Manual Logging: Dip Meter
A variation is the use of a dip meter that uses a graduated cable and is normally wound on a spool. When the end of the cable (equipped with electrodes) touches the water, the circuit is completed and a galvanometer registers continuity. Some diameters have an audio tone that beeps when the circuit is completed at the surface of the water.
Visual Sight Gauges
A graduated column of liquid may be used to determine liquid level and are typically located outside of the tank. The level is visually checked and recorded. Some of these devices are quite inexpensive and no more reliable than the person taking the reading. In some circumstances, the marking becomes faded or the sight glass becomes clouded, making it difficult to read the level. It is also a local indication. The use of fiber optics allows remote readings to be made, but increases the cost dramatically.
Floats and Switches
A major step forward from the manual and visual systems. It is possible to set up alarms actuated by switches. This enables the system to turn pumps on or off or actuate alarm annunciators. Normally they are used as backup “last ditch” methods if all else fails. The major advantage is low cost. Problems: Sometimes the floats hang-up or freeze-up and will not actuate. It is impossible to test it without elevating the level, thus making it difficult to determine if it is working properly.
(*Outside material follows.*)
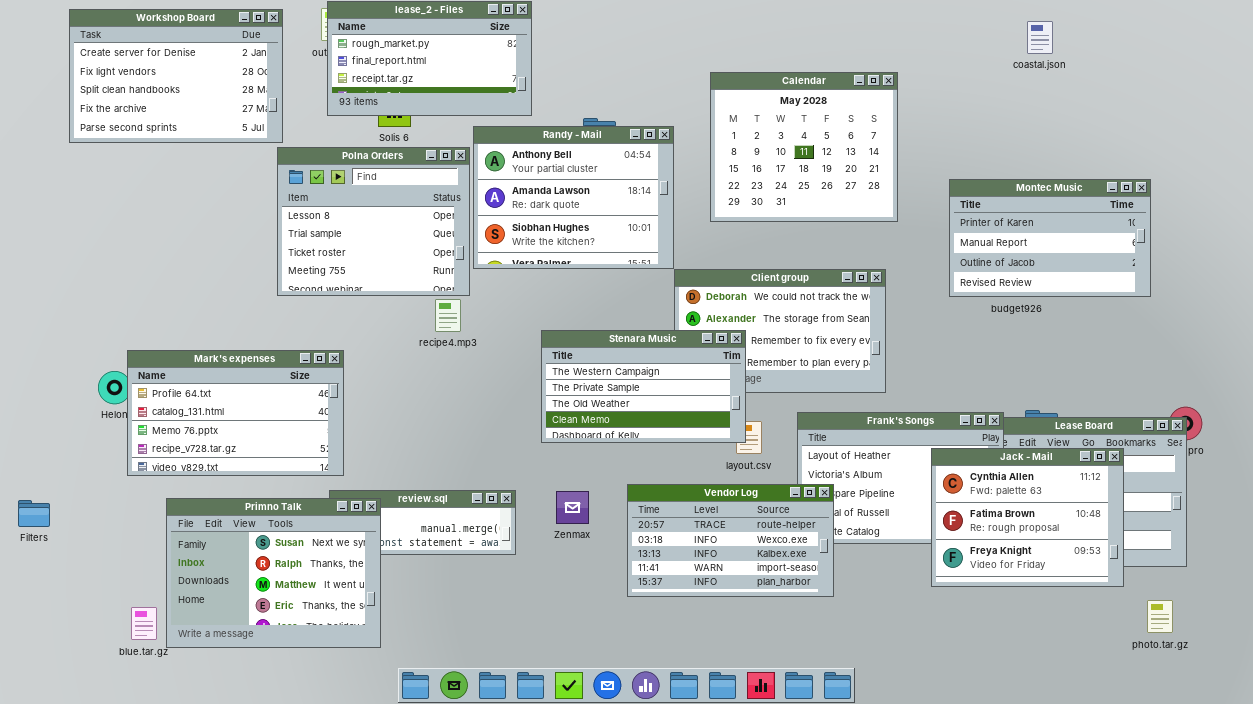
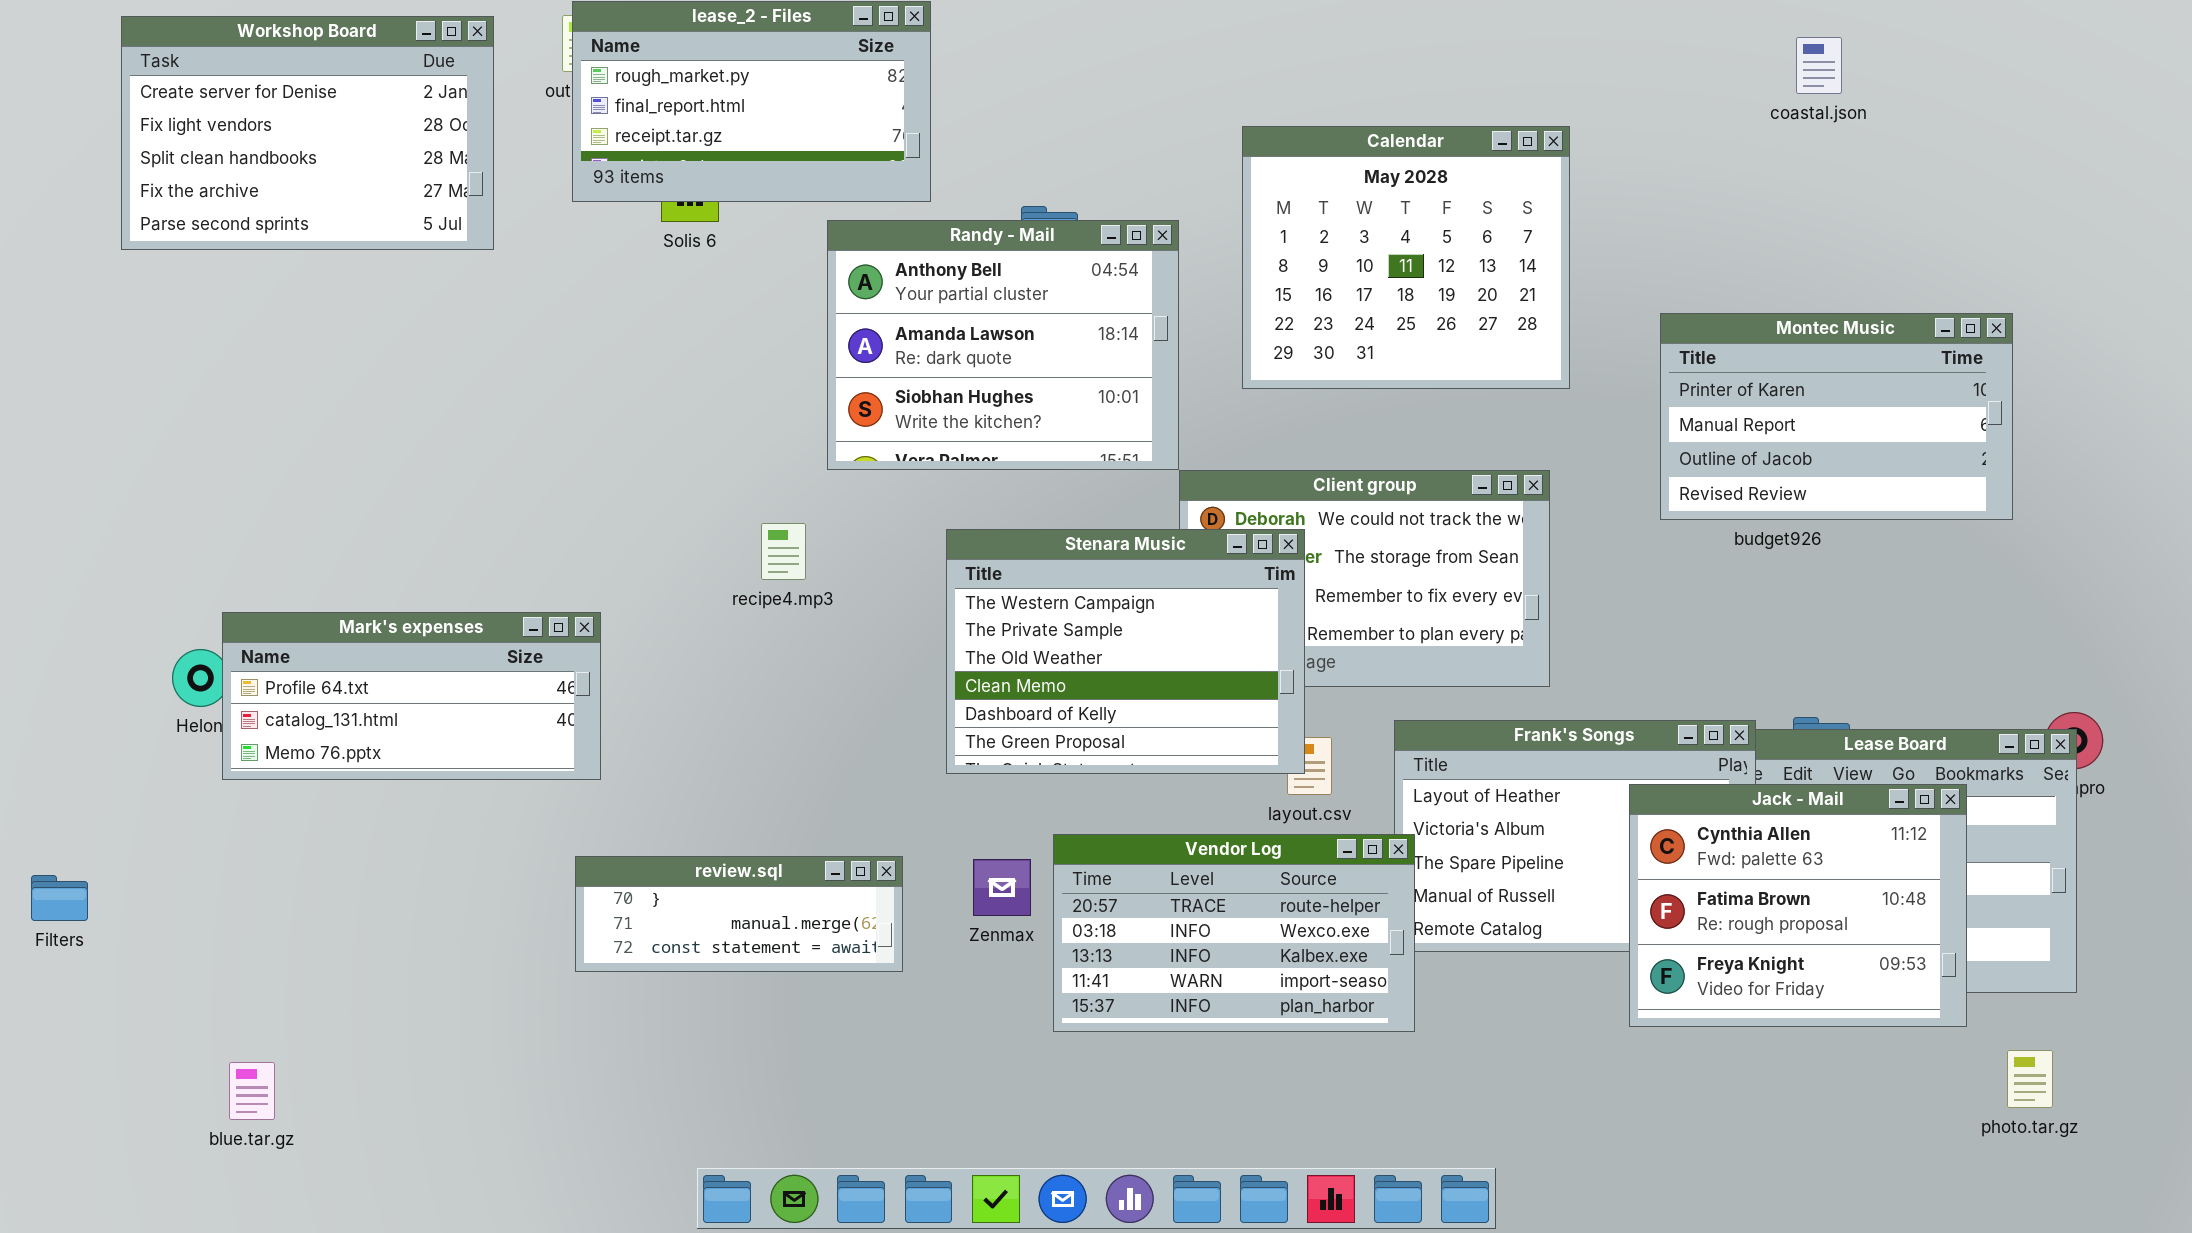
Polna Orders: [277,147,470,296] -> none, closed
Stenara Music: [541,330,746,443] -> [946,529,1305,774], resized
Mark's expenses: [127,350,344,476] -> [222,612,601,780], resized
Vendor Log: [627,484,834,597] -> [1053,834,1415,1032], moved
Primno Talk: [166,498,381,648] -> none, closed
It also does not provide suitable resolution to determine rate of change in level.
Magnetostrictive Float
This method is quite reliable and is effective in tank level applications. The float contains a magnet, which slides along the outside of a transducer containing a resonated wire. The magnet’s location along the probe provides a reflection point that can be measured and related to displacement of the float. The major advantage is reliability. Disadvantages include cost, limited displacement, and difficulty of installation. Also in freezing or dirty environments, the float can become stuck.
Ultrasonic transducer
A high frequency RF signal is generated and directed at the surface of the liquid. The time for the reflected signal to return is measured and related to the distance. Major advantages are accuracy and the fact that it does not contact the liquid, thus reducing corrosion effects. It also can be used on highly viscous slurries, where conventional methods of level measurement are not practical. Disadvantages include high cost, possible errors due to foaming liquids, and inability to penetrate ice layers.
Tank Weighing Systems
These are only effective where load cells can be placed underneath the tank. The tank plus its contents are weighed, subtracting the weight of the tank, leaving the weight of the liquid. By knowing the density of the tank plus the shape/volume, liquid level may be determined. These systems are relatively expensive, hard to install, and not suitable for applications other than tanks.